Curiosamente, a escassez de recursos era fruto de um sucesso inesperado. Naquele período, a seleção panamenha sub-20 surpreendeu ao vencer em casa seu grupo no torneio da categoria para as Américas do Norte, Central e Caribe, batendo o favorito México. Com o resultado, garantiu uma inédita classificação para o Mundial disputado em 2003 nos Emirados Árabes Unidos, que teria o Brasil como campeão. A preparação consumiu muitos recursos e pouco sobrou para o desacreditado time principal.

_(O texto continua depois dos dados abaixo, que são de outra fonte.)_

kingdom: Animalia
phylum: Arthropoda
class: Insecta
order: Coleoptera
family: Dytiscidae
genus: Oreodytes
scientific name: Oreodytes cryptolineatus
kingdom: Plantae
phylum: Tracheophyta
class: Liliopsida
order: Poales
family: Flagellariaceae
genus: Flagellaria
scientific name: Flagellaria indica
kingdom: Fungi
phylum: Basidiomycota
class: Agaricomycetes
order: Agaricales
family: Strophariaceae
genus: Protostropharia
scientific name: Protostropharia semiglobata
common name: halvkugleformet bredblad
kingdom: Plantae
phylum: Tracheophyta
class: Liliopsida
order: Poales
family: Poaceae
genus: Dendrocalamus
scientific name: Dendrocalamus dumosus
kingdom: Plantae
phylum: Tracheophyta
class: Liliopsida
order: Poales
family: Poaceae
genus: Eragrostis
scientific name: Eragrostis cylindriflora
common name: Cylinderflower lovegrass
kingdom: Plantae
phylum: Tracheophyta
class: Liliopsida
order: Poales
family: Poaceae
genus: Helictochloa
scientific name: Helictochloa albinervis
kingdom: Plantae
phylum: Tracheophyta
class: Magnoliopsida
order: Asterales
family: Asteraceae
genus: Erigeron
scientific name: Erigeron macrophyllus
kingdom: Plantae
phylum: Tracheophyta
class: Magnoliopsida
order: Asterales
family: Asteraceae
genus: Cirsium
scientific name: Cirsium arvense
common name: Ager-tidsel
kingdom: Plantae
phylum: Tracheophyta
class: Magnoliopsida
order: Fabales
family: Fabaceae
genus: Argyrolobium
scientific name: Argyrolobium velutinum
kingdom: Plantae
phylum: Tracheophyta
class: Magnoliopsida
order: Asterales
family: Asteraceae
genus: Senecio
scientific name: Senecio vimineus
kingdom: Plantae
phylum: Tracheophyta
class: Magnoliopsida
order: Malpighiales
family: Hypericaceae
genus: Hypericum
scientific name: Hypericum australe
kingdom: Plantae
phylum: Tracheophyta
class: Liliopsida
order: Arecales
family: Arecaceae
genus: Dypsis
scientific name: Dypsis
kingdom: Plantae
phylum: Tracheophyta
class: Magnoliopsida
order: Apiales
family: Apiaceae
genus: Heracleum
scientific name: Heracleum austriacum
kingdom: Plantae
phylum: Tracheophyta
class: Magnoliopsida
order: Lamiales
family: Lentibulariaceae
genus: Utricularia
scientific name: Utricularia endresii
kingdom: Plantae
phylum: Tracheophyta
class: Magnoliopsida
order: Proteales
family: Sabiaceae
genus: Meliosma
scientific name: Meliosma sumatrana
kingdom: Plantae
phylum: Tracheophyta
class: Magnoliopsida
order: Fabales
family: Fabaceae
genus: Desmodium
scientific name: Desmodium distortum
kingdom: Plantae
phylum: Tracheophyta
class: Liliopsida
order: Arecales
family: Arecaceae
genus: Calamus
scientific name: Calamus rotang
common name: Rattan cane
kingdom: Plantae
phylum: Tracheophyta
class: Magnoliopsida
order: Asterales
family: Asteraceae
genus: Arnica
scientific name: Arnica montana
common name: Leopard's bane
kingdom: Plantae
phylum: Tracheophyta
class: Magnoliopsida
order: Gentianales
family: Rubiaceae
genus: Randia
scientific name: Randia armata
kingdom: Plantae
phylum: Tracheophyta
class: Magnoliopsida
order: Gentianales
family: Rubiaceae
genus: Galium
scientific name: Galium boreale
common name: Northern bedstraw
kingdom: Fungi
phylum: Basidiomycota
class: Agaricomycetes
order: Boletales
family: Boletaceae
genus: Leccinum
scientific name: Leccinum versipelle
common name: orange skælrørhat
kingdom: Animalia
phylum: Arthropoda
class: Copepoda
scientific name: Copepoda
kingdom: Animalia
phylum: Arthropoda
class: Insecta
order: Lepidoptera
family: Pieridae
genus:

Atualmente, o Panamá ocupa a 55ª posição no ranking da Fifa. Entre as participantes deste Mundial, só supera Arábia Saudita (67ª) e Rússia (70ª). No fim de 2003, o quadro era menos alentador: ocupava a 125ª posição. O treinador, que já dirigiu também as seleções de Granada e de São Vicente e Granadinas, destaca a evolução do futebol local no período, mas não acredita que o amadurecimento tenha sido suficiente para encarar o desafio de jogar uma Copa do Mundo.